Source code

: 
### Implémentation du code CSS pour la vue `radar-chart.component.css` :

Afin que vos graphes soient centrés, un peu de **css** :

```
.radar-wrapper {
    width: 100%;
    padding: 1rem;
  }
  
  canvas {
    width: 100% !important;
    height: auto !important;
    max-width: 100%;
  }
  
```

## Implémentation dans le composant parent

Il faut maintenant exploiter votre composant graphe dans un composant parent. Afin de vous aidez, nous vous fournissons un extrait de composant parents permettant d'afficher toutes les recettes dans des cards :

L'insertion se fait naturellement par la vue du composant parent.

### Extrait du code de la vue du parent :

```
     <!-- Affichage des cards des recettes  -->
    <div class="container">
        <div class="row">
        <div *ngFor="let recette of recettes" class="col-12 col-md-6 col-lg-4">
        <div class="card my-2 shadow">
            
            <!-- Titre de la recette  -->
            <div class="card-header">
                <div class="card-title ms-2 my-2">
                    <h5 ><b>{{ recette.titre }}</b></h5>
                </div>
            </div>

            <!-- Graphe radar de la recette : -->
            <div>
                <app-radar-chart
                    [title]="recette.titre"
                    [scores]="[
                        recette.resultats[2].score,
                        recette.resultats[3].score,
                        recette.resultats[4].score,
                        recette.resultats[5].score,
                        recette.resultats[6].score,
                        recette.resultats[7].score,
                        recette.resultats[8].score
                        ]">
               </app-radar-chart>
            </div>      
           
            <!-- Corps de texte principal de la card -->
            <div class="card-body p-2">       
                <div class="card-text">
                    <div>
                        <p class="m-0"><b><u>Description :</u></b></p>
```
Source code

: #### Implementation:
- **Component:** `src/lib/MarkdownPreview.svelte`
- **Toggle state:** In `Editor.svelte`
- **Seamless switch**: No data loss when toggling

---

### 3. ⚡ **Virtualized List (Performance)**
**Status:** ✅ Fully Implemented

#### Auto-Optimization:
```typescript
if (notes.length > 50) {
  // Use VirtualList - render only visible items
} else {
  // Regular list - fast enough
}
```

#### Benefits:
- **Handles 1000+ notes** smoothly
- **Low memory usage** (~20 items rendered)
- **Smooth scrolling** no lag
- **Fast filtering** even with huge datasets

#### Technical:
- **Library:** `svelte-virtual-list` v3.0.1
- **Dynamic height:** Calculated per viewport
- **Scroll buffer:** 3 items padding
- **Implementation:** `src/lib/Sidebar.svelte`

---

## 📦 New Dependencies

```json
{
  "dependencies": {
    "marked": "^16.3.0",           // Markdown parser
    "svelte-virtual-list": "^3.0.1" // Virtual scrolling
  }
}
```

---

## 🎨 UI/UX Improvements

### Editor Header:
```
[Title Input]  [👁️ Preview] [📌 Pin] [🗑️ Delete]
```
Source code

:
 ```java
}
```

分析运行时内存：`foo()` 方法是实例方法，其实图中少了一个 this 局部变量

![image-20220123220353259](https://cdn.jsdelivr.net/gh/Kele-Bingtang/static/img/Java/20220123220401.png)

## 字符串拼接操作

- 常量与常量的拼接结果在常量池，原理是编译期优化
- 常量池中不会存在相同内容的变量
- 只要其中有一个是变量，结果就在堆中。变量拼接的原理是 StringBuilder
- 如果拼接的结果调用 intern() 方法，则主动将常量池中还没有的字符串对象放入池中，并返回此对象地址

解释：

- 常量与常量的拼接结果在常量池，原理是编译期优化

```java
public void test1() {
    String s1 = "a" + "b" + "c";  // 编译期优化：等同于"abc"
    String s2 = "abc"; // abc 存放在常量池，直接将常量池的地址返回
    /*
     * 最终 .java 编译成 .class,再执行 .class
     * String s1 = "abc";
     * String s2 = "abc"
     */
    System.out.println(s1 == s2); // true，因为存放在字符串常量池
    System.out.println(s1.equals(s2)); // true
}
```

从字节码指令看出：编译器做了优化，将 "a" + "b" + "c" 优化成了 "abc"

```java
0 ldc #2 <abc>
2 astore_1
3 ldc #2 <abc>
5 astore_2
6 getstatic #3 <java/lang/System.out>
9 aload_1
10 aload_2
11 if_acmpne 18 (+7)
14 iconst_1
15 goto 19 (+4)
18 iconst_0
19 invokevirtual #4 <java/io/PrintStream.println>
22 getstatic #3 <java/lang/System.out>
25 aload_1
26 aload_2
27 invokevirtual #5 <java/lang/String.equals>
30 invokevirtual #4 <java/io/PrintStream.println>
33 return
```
..............................
Give back the material in full, word for word.

Source code

: 
### Implémentation du code CSS pour la vue `radar-chart.component.css` :

Afin que vos graphes soient centrés, un peu de **css** :

```
.radar-wrapper {
    width: 100%;
    padding: 1rem;
  }
  
  canvas {
    width: 100% !important;
    height: auto !important;
    max-width: 100%;
  }
  
```

## Implémentation dans le composant parent

Il faut maintenant exploiter votre composant graphe dans un composant parent. Afin de vous aidez, nous vous fournissons un extrait de composant parents permettant d'afficher toutes les recettes dans des cards :

L'insertion se fait naturellement par la vue du composant parent.

### Extrait du code de la vue du parent :

```
     <!-- Affichage des cards des recettes  -->
    <div class="container">
        <div class="row">
        <div *ngFor="let recette of recettes" class="col-12 col-md-6 col-lg-4">
        <div class="card my-2 shadow">
            
            <!-- Titre de la recette  -->
            <div class="card-header">
                <div class="card-title ms-2 my-2">
                    <h5 ><b>{{ recette.titre }}</b></h5>
                </div>
            </div>

            <!-- Graphe radar de la recette : -->
            <div>
                <app-radar-chart
                    [title]="recette.titre"
                    [scores]="[
                        recette.resultats[2].score,
                        recette.resultats[3].score,
                        recette.resultats[4].score,
                        recette.resultats[5].score,
                        recette.resultats[6].score,
                        recette.resultats[7].score,
                        recette.resultats[8].score
                        ]">
               </app-radar-chart>
            </div>      
           
            <!-- Corps de texte principal de la card -->
            <div class="card-body p-2">       
                <div class="card-text">
                    <div>
                        <p class="m-0"><b><u>Description :</u></b></p>
```
Source code

: #### Implementation:
- **Component:** `src/lib/MarkdownPreview.svelte`
- **Toggle state:** In `Editor.svelte`
- **Seamless switch**: No data loss when toggling

---

### 3. ⚡ **Virtualized List (Performance)**
**Status:** ✅ Fully Implemented

#### Auto-Optimization:
```typescript
if (notes.length > 50) {
  // Use VirtualList - render only visible items
} else {
  // Regular list - fast enough
}
```

#### Benefits:
- **Handles 1000+ notes** smoothly
- **Low memory usage** (~20 items rendered)
- **Smooth scrolling** no lag
- **Fast filtering** even with huge datasets

#### Technical:
- **Library:** `svelte-virtual-list` v3.0.1
- **Dynamic height:** Calculated per viewport
- **Scroll buffer:** 3 items padding
- **Implementation:** `src/lib/Sidebar.svelte`

---

## 📦 New Dependencies

```json
{
  "dependencies": {
    "marked": "^16.3.0",           // Markdown parser
    "svelte-virtual-list": "^3.0.1" // Virtual scrolling
  }
}
```

---

## 🎨 UI/UX Improvements

### Editor Header:
```
[Title Input]  [👁️ Preview] [📌 Pin] [🗑️ Delete]
```
Source code

:
 ```java
}
```

分析运行时内存：`foo()` 方法是实例方法，其实图中少了一个 this 局部变量

![image-20220123220353259](https://cdn.jsdelivr.net/gh/Kele-Bingtang/static/img/Java/20220123220401.png)

## 字符串拼接操作

- 常量与常量的拼接结果在常量池，原理是编译期优化
- 常量池中不会存在相同内容的变量
- 只要其中有一个是变量，结果就在堆中。变量拼接的原理是 StringBuilder
- 如果拼接的结果调用 intern() 方法，则主动将常量池中还没有的字符串对象放入池中，并返回此对象地址

解释：

- 常量与常量的拼接结果在常量池，原理是编译期优化

```java
public void test1() {
    String s1 = "a" + "b" + "c";  // 编译期优化：等同于"abc"
    String s2 = "abc"; // abc 存放在常量池，直接将常量池的地址返回
    /*
     * 最终 .java 编译成 .class,再执行 .class
     * String s1 = "abc";
     * String s2 = "abc"
     */
    System.out.println(s1 == s2); // true，因为存放在字符串常量池
    System.out.println(s1.equals(s2)); // true
}
```

从字节码指令看出：编译器做了优化，将 "a" + "b" + "c" 优化成了 "abc"

```java
0 ldc #2 <abc>
2 astore_1
3 ldc #2 <abc>
5 astore_2
6 getstatic #3 <java/lang/System.out>
9 aload_1
10 aload_2
11 if_acmpne 18 (+7)
14 iconst_1
15 goto 19 (+4)
18 iconst_0
19 invokevirtual #4 <java/io/PrintStream.println>
22 getstatic #3 <java/lang/System.out>
25 aload_1
26 aload_2
27 invokevirtual #5 <java/lang/String.equals>
30 invokevirtual #4 <java/io/PrintStream.println>
33 return
```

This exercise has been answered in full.